Talas promises a 10x higher throughtput, being 10x cheaper and using 10x less electricity.
Looks like a good value proposition.
> To run Llama 3.1 8B locally, you would need a GPU with a minimum of 16 GB of VRAM, such as an NVIDIA RTX 3090
In full precision, yes. But this talaas chip uses a heavily quantized version (the article calls it "3/6 bit quant", probably similar to Q4_K_M). You dont even need a GPU to run that with reasonable performance, a CPU is fine.
What do you do with 8b models ? They can't even reliably create a .txt file or do any kind of tool calling
Re-read Brave New World. Deltas and Epsilons have their place, even if Alphas and Betas got smarter overnight.
Roof! Roof!
You obviously don't believe that AGI is coming in two release cycles, and you also don't seem to have much faith in the new models containing massive improvements over the last ones. So the answer to who is going to pay for these custom chips seems to be you.
Why would I buy chips to run handicapped models when the 10+ llms players all offer free tier access to their 1t+ parameters models ?
Do you think the free gravy train will run forever?
Not all applications are chatbots. Many potential uses for LLMs/VLAMs are latency constrained.
I'm guessing this development will make the fabrication of custom chips cheaper.
Exciting times.
Probably the datacenters that serve those models?

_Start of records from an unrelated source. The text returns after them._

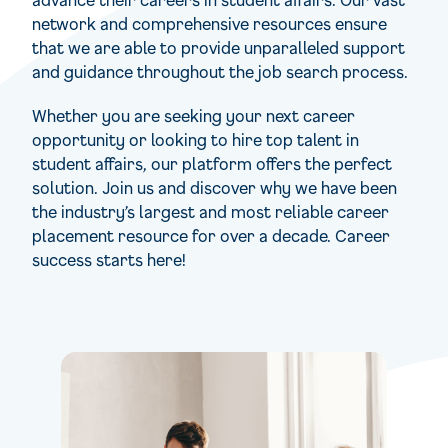
network and comprehensive resources ensure
that we are able to provide unparalleled support
and guidance throughout the job search process.
Whether you are seeking your next career
opportunity or looking to hire top talent in
student affairs, our platform offers the perfect
solution. Join us and discover why we have been
the industry’s largest and most reliable career
placement resource for over a decade. Career
success starts here!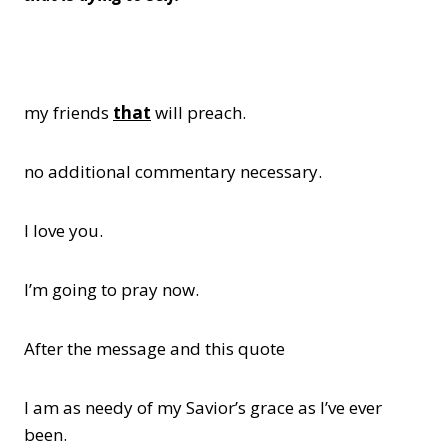
my friends
that
will preach.
no additional commentary necessary.
I love you.
I’m going to pray now.
After the message and this quote
I am as needy of my Savior’s grace as I’ve ever
been.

Almost all LLM companies have some sort of free tier that does nothing but lose them money.
>HOW NVIDIA GPUs process stuff? (Inefficiency 101)

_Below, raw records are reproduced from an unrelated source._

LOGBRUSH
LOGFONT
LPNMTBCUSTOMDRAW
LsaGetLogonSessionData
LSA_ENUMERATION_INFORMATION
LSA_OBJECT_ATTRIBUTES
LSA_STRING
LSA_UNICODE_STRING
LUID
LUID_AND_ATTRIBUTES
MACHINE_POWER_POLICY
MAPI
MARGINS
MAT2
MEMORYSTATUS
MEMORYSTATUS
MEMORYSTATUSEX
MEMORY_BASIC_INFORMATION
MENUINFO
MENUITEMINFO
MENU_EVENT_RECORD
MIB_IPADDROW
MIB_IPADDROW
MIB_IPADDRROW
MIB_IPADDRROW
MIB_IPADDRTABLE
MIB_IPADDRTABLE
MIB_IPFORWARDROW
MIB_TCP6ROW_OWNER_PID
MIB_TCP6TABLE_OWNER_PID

Wow. Massively ignorant take. A modern GPUs is an amazing feat of engineering, particularly about making computation more efficient (low power/high throughput).
Then proceeds to explain, wrongly, how inference is supposssedly implemented and draws conclusions from there ...
Hey, Can you please point out explain the inaccuracies in the article?
I had written this post to have a higher level understanding of traditional vs Taalas's inference. So it does abstracts lots of things.
Arguably DRAM-based GPUs/TPUs are quite inefficient for inference compared to SRAM-based Groq/Cerebras. GPUs are highly optimized but they still lose to different architectures that are better suited for inference.
The way modern Nvidia GPUs perform inference is that they have a processor (tensor memory accelerator) that directly performs tensor memory operations which directly concedes that GPGPU as a paradigm is too inefficient for matrix multiplication.
This read itself is slop lol, literally dances around the term printing as if its some inkjet printer
Isnât the highly connected nature of the model layers problematic to build into physical layer?